Desired output = "PX=TE-ST-,PX=Zen,PX=TAG"
Case 2:
inputStr = "PX=$#XN,I=JAR,M=Dana,PX=Faber,PX=Module,OU=gif,XZ=dana-fa.com,PX=GAN%"
Desired output = "PX=$#XN,PX=Faber,PX=Module,PX=GAN%"
As can be seen we only need PX= followed by corresponding values in the final output.
Case 1 is giving the desired output and works fine, case 2 is giving other values other than PX=.
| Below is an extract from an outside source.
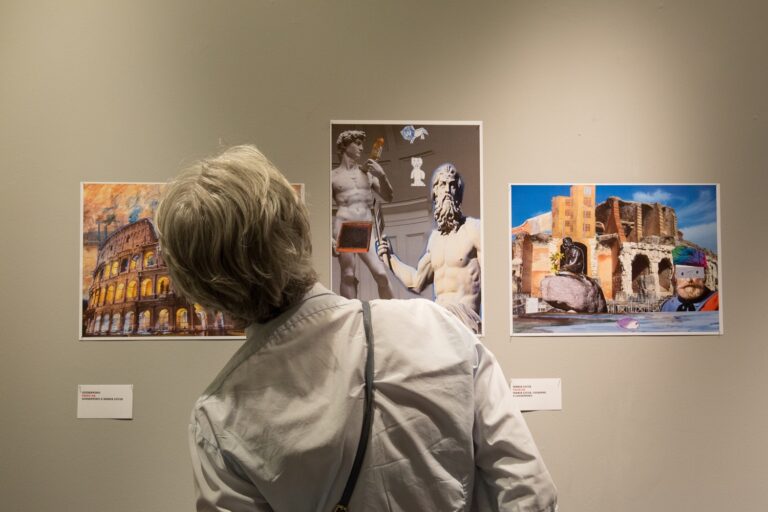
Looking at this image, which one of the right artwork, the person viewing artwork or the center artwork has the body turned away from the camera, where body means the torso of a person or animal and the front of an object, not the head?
the person viewing artwork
I don't want to use findall() method but would rather want to change the regex rule in the code to address this issue so that we only see PX= in the final output.
How can we modify the below rule in the code to address this?
rule= 'RULE:^XZ=[^,]+,(PX=.+),M=Dana,I=JAR$/$1/,DEFAULT'
After lot of research with ( grouping, non-grouping captures etc)
This is the new regex rule I have created
"[A-Za-z_]+,((?:PX=[A-Za-z$-_ !]+,)+(?:PX=[A-Za-z$-_ !]+,)*).+"
Case 1 works fine with the following output ( with a comma appended in output)
PX=TEST,PX=Zen,PX=TAG,
Got it working with special characters as well but Case 2 is failing ( because it cannot take PX in any random order , where PX can be in beginning, middle or end ). So PX irrespective of order and comma in the end are the two things to fix in regex rule, suggestions ?